◆ **EXERCISE INSTRUCTIONS**
Apart from the pictures, which must be omitted, restate the data exactly.

◆ **DATA EXCERPT**
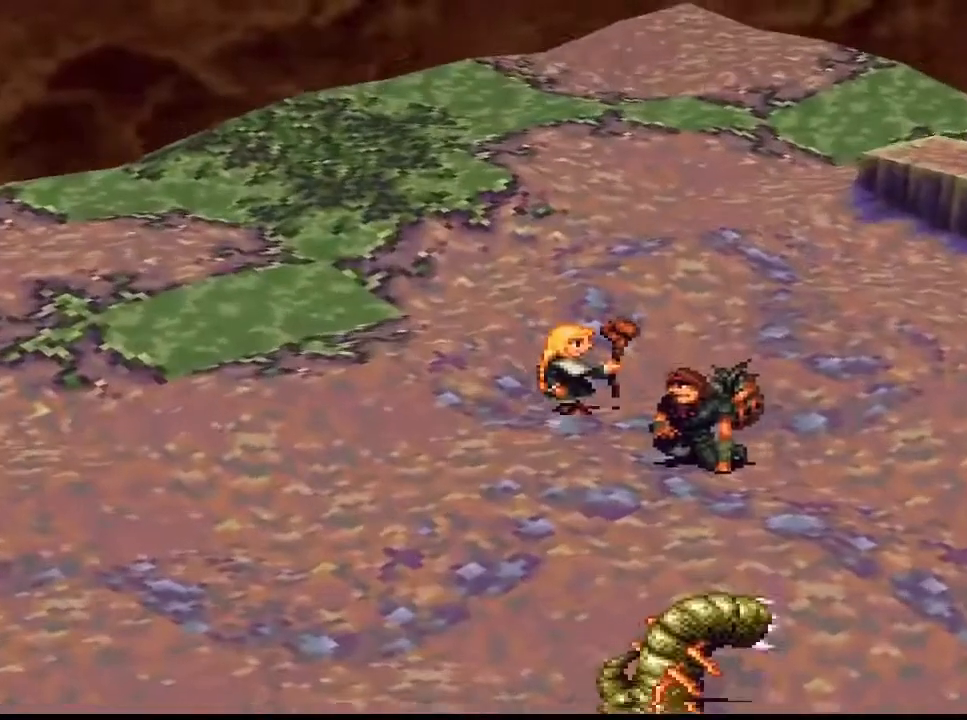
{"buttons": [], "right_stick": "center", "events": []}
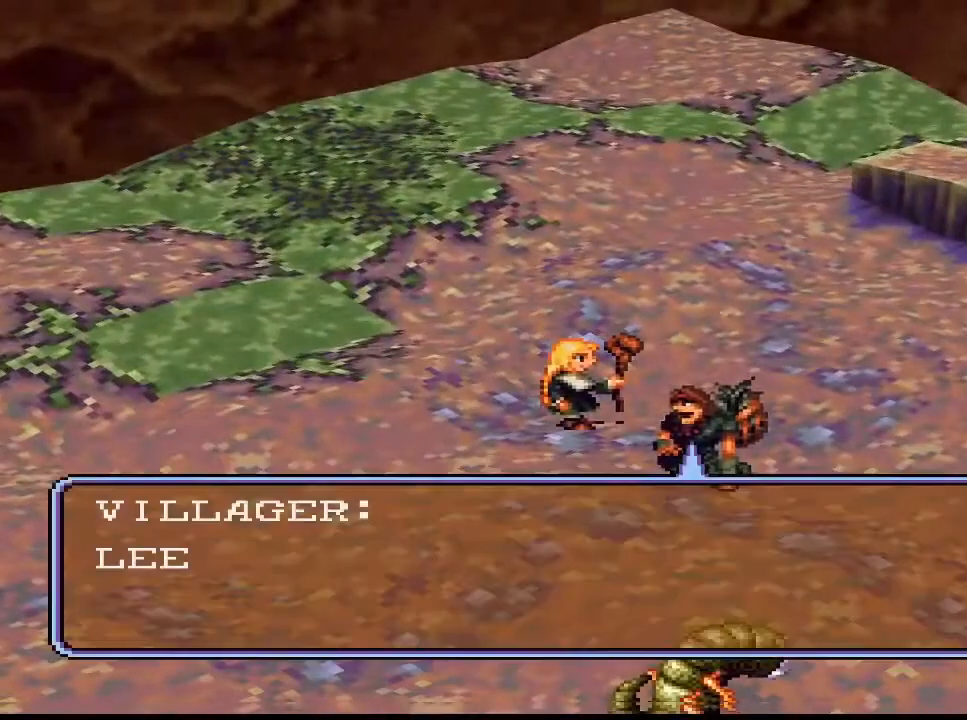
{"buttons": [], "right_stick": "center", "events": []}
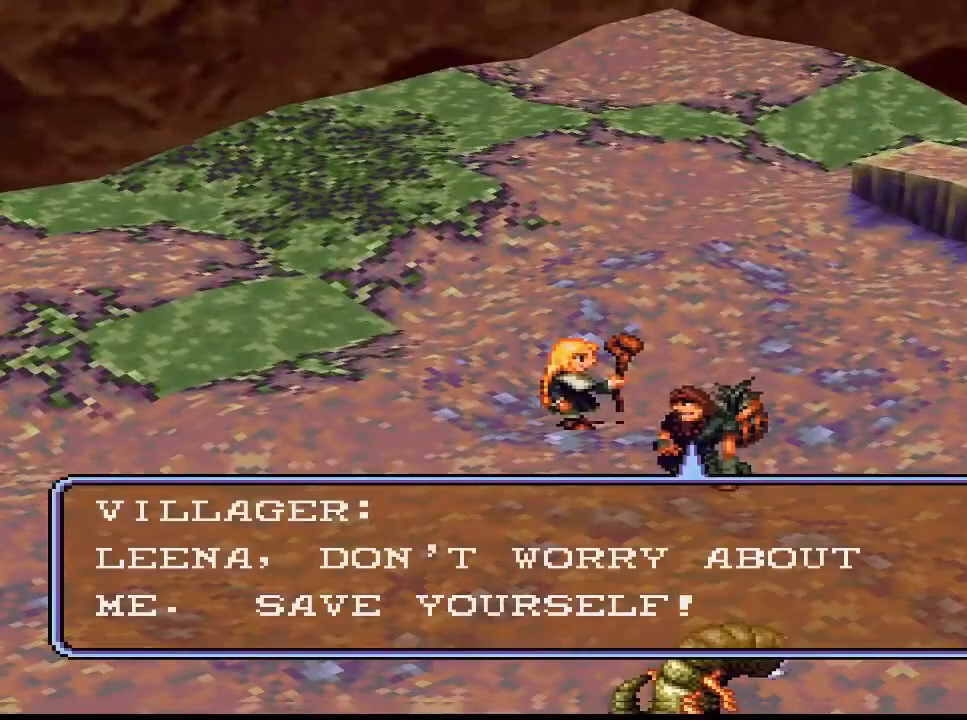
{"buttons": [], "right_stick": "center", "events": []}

◆ **THE ANSWER**
{"buttons": [], "right_stick": "center", "events": []}
{"buttons": [], "right_stick": "center", "events": []}
{"buttons": [], "right_stick": "center", "events": []}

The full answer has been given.